Lab 2 - ECE 421L 

Authored by Preston Donovan,

donovp1@unlv.nevada.edu

September 12, 2017 

Prelab:

In this prelab I downloaded lab2.zip and extracted it. I dragged the folder into the CMOSedu folder on Cadence and added "DEFINE lab2 $HOME/CMOSedu/lab2" 

 to the bottom of the cds.lib folder. Then I navigated to the lab2 library and ran the ADC_DAC schematic and looked at the input and output response.

Here is the response:

The output nearly matches the input except that it seems to be sampled from the input. The samples are spread out enough to make the output rough.

The digital code B[9:0] changes voltage value depending on the input's voltage offset. In the image above, the offset is 2.5V and each bit will have a voltage at 2.5V.

Postlab:

First I made an n-well resistor with 10k Ohms

I created a 10-bit DAC given figure 30.14

If I ground all the pins except B9 and attach a 10p capacitor load, I can calculate the time delay with the formula:

0.7RC

To determine the output resistance, notice all resistors are 10k. Starting at the bottow at B0, combine the two resistors in series infront of B0 as well as the resistors above ground. This will leave 20k ohms in parallel with 20k ohms which reduces to 10k ohms. Repeat this process up the line and by the time B9 is reached total resistance will equal 10k ohms.

R= 10k C= 10p        0.7(1000)(10*10^-12)=70n seconds.

Simulating the output gives:

At 70ns, the output voltage is about 1/4th of the input voltage.
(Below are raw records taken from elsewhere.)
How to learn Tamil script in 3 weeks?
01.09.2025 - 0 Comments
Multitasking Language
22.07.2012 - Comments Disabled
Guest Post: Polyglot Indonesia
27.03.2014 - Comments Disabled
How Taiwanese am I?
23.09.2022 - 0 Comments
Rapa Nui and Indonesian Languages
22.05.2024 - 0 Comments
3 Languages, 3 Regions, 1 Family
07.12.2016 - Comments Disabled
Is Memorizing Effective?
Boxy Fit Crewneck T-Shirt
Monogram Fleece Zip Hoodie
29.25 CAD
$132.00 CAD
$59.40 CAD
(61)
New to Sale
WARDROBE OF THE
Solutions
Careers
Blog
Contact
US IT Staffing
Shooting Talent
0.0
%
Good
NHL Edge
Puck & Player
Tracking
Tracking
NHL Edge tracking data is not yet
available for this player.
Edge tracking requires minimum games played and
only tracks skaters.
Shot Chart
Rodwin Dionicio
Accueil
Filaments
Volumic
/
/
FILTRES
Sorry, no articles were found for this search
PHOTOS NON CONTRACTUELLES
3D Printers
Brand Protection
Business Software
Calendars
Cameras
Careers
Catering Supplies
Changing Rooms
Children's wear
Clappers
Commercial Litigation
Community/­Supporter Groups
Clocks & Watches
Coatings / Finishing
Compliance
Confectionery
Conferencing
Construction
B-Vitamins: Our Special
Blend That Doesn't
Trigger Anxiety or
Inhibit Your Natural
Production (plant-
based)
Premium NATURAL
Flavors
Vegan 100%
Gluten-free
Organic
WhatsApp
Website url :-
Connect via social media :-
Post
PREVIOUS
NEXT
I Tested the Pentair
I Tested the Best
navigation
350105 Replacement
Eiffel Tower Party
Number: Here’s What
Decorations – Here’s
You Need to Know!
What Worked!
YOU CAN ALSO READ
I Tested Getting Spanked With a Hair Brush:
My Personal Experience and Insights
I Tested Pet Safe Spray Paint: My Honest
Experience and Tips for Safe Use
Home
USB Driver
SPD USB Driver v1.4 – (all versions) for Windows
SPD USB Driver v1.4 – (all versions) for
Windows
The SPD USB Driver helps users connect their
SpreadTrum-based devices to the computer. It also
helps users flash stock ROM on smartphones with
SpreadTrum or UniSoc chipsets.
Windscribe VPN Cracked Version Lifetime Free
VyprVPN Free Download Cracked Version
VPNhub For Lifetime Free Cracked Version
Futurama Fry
Now I want to replace the original DAC with my created DAC of resistors. I want the exact same symbol so I will copy it by going to the symbol I want and selecting copy.

Then I will type in the name of the cell I want to copy it to and press OK. This will give me the exact symbol and I can further edit it to get rid of the unnessesary additional pins.

Here is my final symbol:

To test my circuit I will replace the old DAC with my new one and check the outputs when I attach three different loads of a 10k resistor, a 10p capacitor, and a 10k resistor and 10p capacitor in parrellel.

With a 10k resistor.

Responce to the 10k resistor load:

The result is half of the input. This makes sence because it created a voltage divider.

Replacing the resistor with a 10p capacitor

Responce to the 10p capacitor load:

The capacitor removes the roughness of the output. Observe that the output voltage is smooth.

Adding the 10k resistor back

Responce to the 10k resistor and 10p capacitor load in parallel:

The output shows a compination of the two instances above. The voltage is halved and the output voltage is smooth.

• In a real circuit the switches seen above (the outputs of the ADC) are implemented with transistors (MOSFETs). 
• Discuss what happens if the resistance of the switches isn't small compared to R.

The switches are placed between the input and 2R resistor. This will add resistance and will give different outputs. The output resistance will be much more difficult to calculate as well.